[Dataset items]
--------------------------------------------------

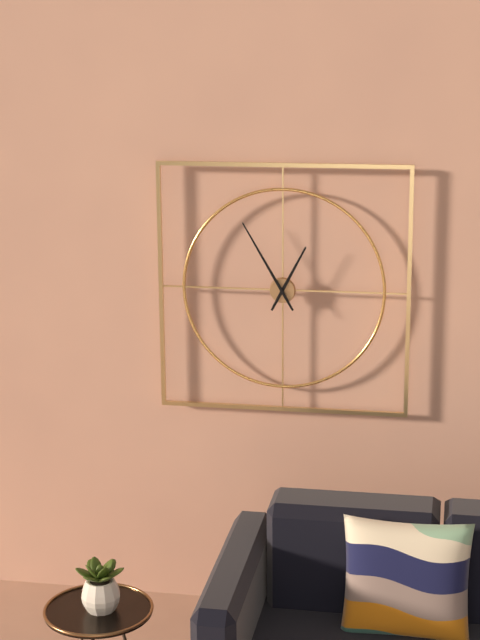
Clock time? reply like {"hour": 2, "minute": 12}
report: {"hour": 12, "minute": 55}
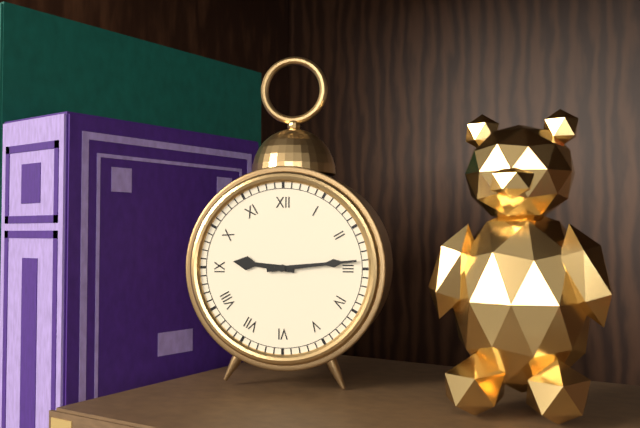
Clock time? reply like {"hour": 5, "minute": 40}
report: {"hour": 9, "minute": 14}
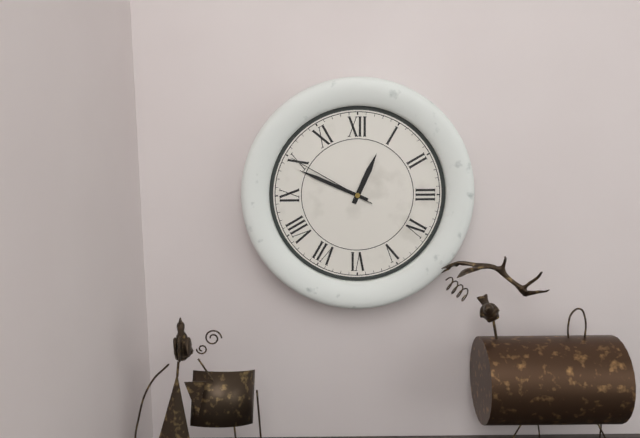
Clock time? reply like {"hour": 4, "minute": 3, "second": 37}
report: {"hour": 12, "minute": 49, "second": 50}
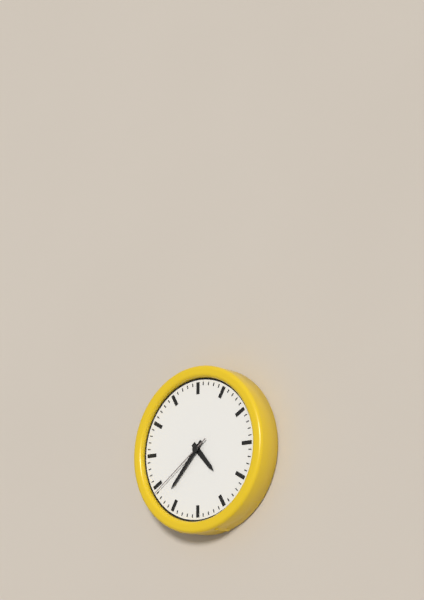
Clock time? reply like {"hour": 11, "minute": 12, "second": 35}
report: {"hour": 4, "minute": 37, "second": 39}
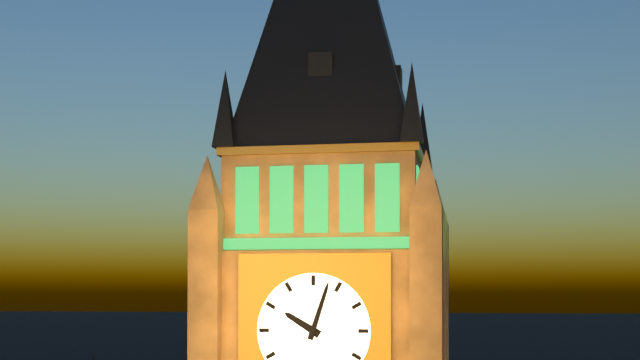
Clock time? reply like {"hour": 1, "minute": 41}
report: {"hour": 10, "minute": 3}
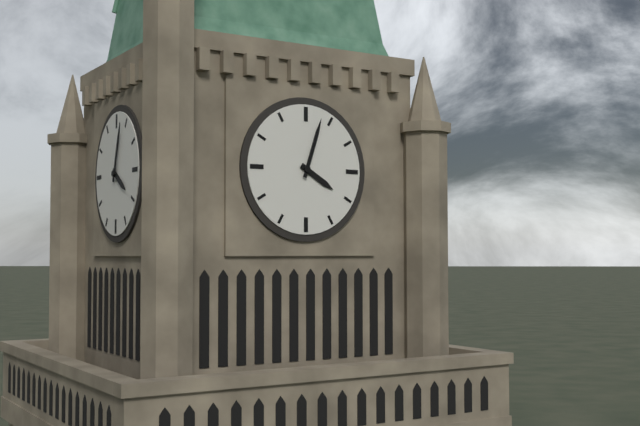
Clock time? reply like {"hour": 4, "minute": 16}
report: {"hour": 4, "minute": 3}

--------------------------------------------------

**Goal:** How many lines of the material above contain the word "time"? Case counts. Reply with the number alone.

**Expected answer:** 6